My doctor said all but 2 of her patients had complained about joint stiffness and pain. The beauty of winter notwithstanding, the cold and all the shoveling has caused inflammation which makes us hurt. Although my assessment was a couple points higher than last visit, it doesn't mean I need to look at a stronger drug. It means that winter has been hard on people with joint problems. She said she can't prove it and there is no literature to document it, but she suspects the cold constricts blood flow to joints and that reduced blood flow causes joints to stiffen. She put me back on prednisone for the month of February, just to get through what looks to be another tough month of snow, followed by cold.

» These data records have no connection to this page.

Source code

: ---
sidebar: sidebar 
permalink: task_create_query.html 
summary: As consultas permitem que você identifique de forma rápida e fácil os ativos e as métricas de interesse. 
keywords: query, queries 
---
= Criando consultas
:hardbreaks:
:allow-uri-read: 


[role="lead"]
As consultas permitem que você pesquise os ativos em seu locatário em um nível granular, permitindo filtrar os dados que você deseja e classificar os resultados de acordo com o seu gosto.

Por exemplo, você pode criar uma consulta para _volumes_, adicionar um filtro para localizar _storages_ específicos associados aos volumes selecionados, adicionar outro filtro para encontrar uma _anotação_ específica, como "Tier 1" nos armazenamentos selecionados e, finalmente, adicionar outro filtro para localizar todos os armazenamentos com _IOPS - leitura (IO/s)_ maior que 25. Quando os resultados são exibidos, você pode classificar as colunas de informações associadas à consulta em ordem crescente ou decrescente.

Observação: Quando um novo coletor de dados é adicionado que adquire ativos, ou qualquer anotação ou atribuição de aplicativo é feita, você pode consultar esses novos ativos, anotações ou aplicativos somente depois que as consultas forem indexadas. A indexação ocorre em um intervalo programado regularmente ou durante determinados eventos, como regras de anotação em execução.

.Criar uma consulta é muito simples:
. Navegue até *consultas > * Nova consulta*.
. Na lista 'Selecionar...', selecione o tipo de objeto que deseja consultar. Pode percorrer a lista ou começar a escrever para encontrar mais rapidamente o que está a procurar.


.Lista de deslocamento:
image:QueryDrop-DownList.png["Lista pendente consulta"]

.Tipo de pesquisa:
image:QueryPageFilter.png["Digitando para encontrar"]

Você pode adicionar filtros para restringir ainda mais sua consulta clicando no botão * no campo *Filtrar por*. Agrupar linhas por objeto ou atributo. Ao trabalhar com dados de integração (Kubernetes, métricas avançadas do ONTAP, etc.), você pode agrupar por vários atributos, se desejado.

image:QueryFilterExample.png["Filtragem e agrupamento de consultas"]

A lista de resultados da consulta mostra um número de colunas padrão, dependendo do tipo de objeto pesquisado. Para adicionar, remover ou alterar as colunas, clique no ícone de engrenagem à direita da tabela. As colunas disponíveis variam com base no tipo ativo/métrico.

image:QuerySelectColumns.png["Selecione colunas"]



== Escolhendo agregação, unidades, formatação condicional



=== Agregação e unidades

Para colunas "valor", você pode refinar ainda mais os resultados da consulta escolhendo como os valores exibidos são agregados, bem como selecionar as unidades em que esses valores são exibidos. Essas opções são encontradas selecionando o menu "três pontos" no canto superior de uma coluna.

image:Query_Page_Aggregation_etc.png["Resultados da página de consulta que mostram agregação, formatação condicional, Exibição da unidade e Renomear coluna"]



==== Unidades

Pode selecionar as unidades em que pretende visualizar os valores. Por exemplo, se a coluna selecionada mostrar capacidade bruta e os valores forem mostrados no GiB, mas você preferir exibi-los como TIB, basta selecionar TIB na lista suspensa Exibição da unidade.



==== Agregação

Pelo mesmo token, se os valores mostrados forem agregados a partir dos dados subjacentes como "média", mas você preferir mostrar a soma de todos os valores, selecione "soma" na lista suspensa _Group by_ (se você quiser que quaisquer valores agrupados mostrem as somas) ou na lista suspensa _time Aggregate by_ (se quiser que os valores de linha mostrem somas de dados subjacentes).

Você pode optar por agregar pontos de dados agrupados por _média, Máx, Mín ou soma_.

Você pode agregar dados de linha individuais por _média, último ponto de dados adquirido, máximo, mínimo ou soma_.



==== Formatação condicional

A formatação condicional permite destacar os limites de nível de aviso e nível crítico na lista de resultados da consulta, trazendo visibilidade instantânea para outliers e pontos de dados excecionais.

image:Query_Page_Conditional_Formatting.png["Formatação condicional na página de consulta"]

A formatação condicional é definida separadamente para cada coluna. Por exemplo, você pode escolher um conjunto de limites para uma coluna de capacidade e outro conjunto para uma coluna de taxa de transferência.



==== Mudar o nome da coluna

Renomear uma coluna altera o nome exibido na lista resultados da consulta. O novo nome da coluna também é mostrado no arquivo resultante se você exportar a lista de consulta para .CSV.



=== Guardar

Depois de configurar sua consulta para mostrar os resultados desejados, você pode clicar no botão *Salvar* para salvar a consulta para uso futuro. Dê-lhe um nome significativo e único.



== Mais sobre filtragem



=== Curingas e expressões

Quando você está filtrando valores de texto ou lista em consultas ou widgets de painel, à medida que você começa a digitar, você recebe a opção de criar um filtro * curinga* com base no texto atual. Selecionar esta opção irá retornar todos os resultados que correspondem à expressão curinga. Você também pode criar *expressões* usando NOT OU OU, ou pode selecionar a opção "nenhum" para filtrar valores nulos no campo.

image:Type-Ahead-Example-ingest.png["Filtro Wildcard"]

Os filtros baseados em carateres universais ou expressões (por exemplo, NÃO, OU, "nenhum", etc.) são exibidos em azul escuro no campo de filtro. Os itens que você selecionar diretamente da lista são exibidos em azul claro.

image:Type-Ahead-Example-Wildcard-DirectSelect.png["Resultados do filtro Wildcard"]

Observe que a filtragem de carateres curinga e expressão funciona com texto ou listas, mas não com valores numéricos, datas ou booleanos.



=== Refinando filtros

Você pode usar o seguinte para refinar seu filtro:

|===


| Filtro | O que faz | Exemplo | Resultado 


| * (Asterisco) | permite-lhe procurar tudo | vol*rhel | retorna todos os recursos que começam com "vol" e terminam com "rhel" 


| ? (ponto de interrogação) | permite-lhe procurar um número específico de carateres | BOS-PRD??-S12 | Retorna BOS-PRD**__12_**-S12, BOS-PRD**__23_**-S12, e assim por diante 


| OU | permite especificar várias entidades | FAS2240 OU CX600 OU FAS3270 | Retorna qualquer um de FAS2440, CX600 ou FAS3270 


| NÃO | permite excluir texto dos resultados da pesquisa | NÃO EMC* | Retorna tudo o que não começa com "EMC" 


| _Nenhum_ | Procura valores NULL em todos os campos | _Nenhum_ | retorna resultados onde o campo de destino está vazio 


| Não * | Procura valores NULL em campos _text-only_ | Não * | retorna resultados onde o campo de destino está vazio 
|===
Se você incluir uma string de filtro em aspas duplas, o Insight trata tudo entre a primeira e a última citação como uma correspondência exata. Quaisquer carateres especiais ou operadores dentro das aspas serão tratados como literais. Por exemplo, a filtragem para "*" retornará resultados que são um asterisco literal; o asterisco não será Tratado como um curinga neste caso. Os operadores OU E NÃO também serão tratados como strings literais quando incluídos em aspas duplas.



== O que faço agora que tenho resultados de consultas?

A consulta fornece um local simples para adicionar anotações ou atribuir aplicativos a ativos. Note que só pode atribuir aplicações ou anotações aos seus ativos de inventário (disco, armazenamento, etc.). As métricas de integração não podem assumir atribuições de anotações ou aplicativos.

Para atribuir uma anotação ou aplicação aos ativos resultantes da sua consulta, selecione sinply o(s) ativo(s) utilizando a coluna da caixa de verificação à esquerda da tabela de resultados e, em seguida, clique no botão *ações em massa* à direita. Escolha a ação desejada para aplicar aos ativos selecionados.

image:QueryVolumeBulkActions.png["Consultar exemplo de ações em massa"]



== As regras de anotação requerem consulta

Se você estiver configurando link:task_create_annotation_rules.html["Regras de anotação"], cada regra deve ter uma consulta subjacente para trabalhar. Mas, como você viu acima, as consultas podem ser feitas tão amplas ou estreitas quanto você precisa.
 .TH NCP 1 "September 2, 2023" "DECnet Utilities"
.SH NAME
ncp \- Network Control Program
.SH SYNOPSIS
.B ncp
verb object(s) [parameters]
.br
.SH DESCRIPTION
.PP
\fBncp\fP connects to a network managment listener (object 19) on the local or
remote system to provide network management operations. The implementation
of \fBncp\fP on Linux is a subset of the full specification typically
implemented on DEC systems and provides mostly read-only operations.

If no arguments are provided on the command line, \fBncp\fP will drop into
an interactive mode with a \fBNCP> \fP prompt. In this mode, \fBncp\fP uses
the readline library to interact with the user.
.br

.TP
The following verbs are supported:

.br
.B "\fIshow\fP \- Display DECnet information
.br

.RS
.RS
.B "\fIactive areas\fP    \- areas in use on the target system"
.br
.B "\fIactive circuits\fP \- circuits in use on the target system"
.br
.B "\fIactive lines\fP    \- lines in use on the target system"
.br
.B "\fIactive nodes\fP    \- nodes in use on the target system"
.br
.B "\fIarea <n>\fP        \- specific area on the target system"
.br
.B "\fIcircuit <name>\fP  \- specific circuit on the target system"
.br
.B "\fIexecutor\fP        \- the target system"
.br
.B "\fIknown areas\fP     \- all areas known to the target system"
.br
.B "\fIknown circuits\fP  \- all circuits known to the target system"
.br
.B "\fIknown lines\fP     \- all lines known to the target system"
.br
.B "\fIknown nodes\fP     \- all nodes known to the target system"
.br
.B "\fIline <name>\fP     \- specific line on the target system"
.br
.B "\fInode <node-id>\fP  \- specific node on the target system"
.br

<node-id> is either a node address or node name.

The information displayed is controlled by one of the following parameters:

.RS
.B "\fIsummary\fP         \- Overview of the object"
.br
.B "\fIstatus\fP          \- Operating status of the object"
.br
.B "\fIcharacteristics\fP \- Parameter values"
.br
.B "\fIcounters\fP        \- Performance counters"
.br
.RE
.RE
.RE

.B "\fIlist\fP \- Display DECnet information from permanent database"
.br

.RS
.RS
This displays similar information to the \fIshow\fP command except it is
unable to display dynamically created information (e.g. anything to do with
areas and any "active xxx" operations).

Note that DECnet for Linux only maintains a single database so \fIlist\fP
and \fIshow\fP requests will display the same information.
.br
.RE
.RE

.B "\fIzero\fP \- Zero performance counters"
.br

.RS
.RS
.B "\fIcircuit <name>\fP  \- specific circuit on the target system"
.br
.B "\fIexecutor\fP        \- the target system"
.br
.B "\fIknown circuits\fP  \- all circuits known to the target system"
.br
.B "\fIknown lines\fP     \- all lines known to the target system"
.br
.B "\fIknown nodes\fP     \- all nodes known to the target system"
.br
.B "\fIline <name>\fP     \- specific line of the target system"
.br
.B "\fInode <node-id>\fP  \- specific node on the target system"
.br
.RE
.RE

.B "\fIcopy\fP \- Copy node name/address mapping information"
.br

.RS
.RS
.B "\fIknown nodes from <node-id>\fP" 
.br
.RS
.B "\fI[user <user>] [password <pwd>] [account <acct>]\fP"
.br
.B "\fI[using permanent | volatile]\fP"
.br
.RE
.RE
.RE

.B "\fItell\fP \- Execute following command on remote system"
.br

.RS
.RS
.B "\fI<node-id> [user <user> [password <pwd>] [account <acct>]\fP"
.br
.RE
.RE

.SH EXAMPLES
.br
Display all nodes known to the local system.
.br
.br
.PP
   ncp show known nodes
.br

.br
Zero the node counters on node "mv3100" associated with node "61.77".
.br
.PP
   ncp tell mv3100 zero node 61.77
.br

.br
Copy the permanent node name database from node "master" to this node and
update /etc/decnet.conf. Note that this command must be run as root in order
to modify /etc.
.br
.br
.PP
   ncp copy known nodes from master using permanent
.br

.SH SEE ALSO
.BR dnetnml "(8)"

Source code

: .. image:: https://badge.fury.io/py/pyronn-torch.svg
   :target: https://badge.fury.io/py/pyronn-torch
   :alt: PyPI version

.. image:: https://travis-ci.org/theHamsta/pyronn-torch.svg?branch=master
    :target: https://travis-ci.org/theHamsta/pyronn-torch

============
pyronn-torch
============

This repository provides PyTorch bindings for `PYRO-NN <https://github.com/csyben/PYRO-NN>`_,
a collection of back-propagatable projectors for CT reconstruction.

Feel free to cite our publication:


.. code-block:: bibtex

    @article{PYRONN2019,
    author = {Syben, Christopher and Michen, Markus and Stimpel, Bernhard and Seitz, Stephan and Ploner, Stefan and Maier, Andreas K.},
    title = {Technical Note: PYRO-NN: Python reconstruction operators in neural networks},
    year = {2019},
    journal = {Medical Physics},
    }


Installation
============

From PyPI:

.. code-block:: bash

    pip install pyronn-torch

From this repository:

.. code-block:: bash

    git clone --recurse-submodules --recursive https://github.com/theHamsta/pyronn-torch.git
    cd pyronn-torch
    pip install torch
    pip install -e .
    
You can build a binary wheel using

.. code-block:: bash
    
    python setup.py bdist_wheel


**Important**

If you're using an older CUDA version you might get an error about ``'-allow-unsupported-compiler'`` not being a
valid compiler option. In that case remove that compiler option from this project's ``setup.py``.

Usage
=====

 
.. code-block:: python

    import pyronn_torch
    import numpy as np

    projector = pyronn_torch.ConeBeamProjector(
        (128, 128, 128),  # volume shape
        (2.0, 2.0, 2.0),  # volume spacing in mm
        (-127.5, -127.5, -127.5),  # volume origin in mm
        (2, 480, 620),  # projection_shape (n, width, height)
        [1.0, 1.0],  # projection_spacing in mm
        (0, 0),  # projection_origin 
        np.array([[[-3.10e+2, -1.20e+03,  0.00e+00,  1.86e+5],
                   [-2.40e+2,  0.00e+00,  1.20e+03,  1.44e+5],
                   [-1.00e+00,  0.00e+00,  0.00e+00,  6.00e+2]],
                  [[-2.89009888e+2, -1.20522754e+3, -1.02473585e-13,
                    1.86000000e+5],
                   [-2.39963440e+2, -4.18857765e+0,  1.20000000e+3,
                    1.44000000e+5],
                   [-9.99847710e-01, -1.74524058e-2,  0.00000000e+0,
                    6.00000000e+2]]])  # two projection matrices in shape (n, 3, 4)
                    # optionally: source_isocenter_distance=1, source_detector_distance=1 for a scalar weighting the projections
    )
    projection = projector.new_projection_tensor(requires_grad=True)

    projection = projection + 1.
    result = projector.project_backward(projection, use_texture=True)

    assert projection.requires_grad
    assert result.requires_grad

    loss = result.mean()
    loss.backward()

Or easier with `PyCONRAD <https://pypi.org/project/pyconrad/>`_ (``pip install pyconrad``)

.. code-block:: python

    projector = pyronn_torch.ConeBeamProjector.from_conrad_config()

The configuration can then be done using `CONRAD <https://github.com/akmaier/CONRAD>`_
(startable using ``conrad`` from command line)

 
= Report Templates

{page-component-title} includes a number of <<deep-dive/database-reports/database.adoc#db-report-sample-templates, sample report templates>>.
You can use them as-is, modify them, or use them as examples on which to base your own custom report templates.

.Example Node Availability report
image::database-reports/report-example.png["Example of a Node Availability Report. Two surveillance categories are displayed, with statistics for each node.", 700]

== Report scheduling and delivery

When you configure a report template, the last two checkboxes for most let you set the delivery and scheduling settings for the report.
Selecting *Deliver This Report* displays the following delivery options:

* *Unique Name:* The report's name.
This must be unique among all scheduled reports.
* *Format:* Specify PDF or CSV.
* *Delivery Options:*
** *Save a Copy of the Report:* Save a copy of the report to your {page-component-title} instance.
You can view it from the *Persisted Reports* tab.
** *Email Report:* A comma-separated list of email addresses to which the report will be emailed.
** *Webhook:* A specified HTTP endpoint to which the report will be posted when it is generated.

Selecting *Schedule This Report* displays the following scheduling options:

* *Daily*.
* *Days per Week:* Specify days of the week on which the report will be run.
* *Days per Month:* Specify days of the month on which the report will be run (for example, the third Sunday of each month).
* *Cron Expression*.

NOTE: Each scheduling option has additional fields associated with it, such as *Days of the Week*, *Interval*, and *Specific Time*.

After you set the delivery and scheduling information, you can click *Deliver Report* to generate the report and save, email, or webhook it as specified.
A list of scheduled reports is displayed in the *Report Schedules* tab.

After leaving the office, I stopped by the grocery and then by CVS but the prescription hadn't been received. They would call Dr. Francis' office and have it ready on Saturday. But Friday into Saturday was to be a day of more snow, so I went nowhere on Saturday. Sunday dawned bright and clear. With a heavy sigh, I set about clearing the deck, front steps and up to and around the Jeep. The snow was light and fluffy so I decided I would simply clear the drive, all of it, including the driveway apron. When that, and the sidewalk and the deck and the front steps were all done, I hopped in the Jeep, drove to CVS and picked up the prednisone. 


The ache is now in my very lower back, down by my tailbone. The prednisone combined with an aspirin helps me sleep at night and part of the pain goes away. I'm still stiff in the morning, probably more than usual, but my legs don't hurt and they did when I went to see Dr. Francis. I was thinking it would be nice to have a week of no additional accumulations, to let my body heal, but that is not to be. This morning, in spite of the weather predictions that I would be on the 3 inch range, I trudged through this to get to the Jeep.


The knowledge that I need to shovel again to take the garbage and the recycling to the curb has me nearly in tears. I would happily send all of this to California. I know there is nothing I can do to change weather patterns, but that doesn't ease my sense of hopelessness and my body's almost instinctual reaction to start the aches now, before the shovel even touches the snow.

And it's only February 5th.

So, what to do? I get up at the office and walk around for 10 minutes. That helps. I have a couple days off upcoming. It's supposed to be partly cloudy and no snow. That will help, but before we get to that part, there is another major snowstorm coming which could dump 8+ inches on my location. We're approaching 60 inches, 5 feet, of snow this winter.

I tell myself that this is normal. We have become so used to dry, snowless winters, due to global warming, that we forget what it's like to have to move the frozen water from one section to another.


I'm more acutely aware of the effort to keep the walks and the drive clear. It's for me as much as it is for Tony, my Oberweis delivery guy, and the mailman. Yet, because I hurt, the addition of another foot of snow on top of what we have reduces me to tears. I had to start today with Dunkin because I couldn't think of another way to cheer myself up. This is one year I will be extremely happy to see spring arrive.